Saved data entries:

########

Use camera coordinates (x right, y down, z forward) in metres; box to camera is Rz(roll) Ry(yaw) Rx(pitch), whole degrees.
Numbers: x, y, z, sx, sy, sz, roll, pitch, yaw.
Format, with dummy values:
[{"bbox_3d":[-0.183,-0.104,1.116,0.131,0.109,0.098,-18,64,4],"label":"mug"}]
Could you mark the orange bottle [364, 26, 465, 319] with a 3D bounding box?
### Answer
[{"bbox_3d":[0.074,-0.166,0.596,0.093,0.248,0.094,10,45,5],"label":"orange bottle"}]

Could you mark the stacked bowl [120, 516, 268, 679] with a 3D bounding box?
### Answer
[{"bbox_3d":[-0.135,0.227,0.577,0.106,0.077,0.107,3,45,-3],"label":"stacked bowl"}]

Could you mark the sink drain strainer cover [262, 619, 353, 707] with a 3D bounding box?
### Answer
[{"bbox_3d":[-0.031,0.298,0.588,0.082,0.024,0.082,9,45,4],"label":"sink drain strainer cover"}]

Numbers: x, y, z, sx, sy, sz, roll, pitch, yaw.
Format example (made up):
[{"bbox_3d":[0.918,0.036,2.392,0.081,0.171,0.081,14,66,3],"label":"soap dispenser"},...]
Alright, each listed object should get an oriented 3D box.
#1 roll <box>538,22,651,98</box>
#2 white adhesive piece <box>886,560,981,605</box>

########

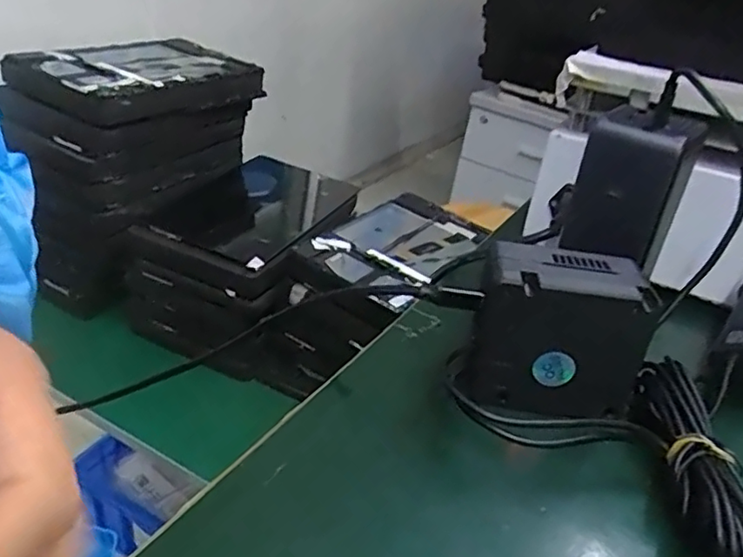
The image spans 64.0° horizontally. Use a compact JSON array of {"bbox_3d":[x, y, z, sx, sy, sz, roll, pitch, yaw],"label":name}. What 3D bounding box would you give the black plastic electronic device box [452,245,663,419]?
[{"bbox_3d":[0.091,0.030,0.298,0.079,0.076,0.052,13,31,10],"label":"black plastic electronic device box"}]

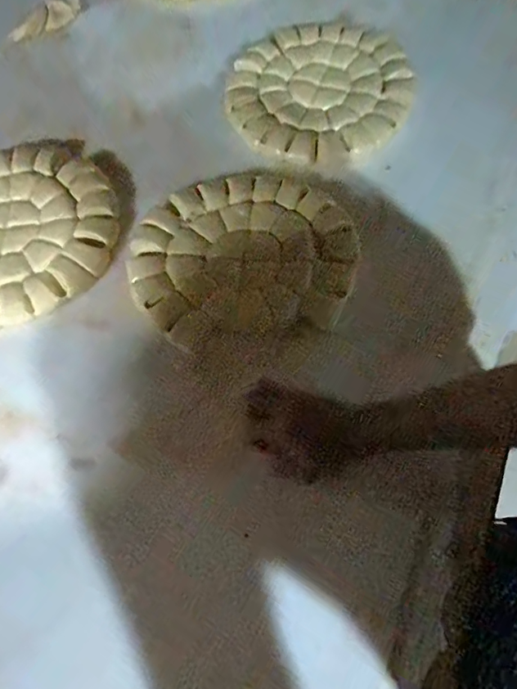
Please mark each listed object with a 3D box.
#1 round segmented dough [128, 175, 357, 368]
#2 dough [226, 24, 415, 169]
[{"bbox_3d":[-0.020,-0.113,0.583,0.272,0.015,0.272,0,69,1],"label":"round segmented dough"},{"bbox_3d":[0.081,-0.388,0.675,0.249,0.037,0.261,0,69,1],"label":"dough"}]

########

_DESCRIPTION OF THE TASK_: Return every line from the records above that holds the word "with".

_REPLY_:
Format, with dummy values:
Could you mark the orange bottle [364, 26, 465, 319] with a 3D bounding box?
Could you mark the stacked bowl [120, 516, 268, 679] with a 3D bounding box?
Could you mark the sink drain strainer cover [262, 619, 353, 707] with a 3D bounding box?
Please mark each listed object with a 3D box.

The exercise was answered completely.